Data to use:
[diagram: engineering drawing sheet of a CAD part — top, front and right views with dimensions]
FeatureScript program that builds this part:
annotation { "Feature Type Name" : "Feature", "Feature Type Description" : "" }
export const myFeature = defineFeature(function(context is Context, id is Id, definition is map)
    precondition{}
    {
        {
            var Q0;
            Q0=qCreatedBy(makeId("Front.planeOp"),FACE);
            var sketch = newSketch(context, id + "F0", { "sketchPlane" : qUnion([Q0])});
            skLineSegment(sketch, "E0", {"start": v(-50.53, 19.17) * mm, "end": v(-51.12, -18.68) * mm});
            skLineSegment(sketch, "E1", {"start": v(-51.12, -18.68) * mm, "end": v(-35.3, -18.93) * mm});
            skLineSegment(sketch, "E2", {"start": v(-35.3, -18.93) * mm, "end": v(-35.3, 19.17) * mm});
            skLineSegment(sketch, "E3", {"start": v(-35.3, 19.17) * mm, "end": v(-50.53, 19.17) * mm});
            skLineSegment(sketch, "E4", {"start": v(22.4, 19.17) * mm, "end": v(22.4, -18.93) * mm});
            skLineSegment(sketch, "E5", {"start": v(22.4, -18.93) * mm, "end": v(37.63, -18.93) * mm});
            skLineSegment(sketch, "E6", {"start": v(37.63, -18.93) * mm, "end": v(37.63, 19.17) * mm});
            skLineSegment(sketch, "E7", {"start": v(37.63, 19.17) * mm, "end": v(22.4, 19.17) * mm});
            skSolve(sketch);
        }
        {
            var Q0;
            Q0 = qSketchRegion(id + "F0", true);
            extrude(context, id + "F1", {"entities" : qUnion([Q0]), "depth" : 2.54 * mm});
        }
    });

Do this: Print all of the rows above again, line for line, with no character changed.

Expected answer:
[diagram: engineering drawing sheet of a CAD part — top, front and right views with dimensions]
FeatureScript program that builds this part:
annotation { "Feature Type Name" : "Feature", "Feature Type Description" : "" }
export const myFeature = defineFeature(function(context is Context, id is Id, definition is map)
    precondition{}
    {
        {
            var Q0;
            Q0=qCreatedBy(makeId("Front.planeOp"),FACE);
            var sketch = newSketch(context, id + "F0", { "sketchPlane" : qUnion([Q0])});
            skLineSegment(sketch, "E0", {"start": v(-50.53, 19.17) * mm, "end": v(-51.12, -18.68) * mm});
            skLineSegment(sketch, "E1", {"start": v(-51.12, -18.68) * mm, "end": v(-35.3, -18.93) * mm});
            skLineSegment(sketch, "E2", {"start": v(-35.3, -18.93) * mm, "end": v(-35.3, 19.17) * mm});
            skLineSegment(sketch, "E3", {"start": v(-35.3, 19.17) * mm, "end": v(-50.53, 19.17) * mm});
            skLineSegment(sketch, "E4", {"start": v(22.4, 19.17) * mm, "end": v(22.4, -18.93) * mm});
            skLineSegment(sketch, "E5", {"start": v(22.4, -18.93) * mm, "end": v(37.63, -18.93) * mm});
            skLineSegment(sketch, "E6", {"start": v(37.63, -18.93) * mm, "end": v(37.63, 19.17) * mm});
            skLineSegment(sketch, "E7", {"start": v(37.63, 19.17) * mm, "end": v(22.4, 19.17) * mm});
            skSolve(sketch);
        }
        {
            var Q0;
            Q0 = qSketchRegion(id + "F0", true);
            extrude(context, id + "F1", {"entities" : qUnion([Q0]), "depth" : 2.54 * mm});
        }
    });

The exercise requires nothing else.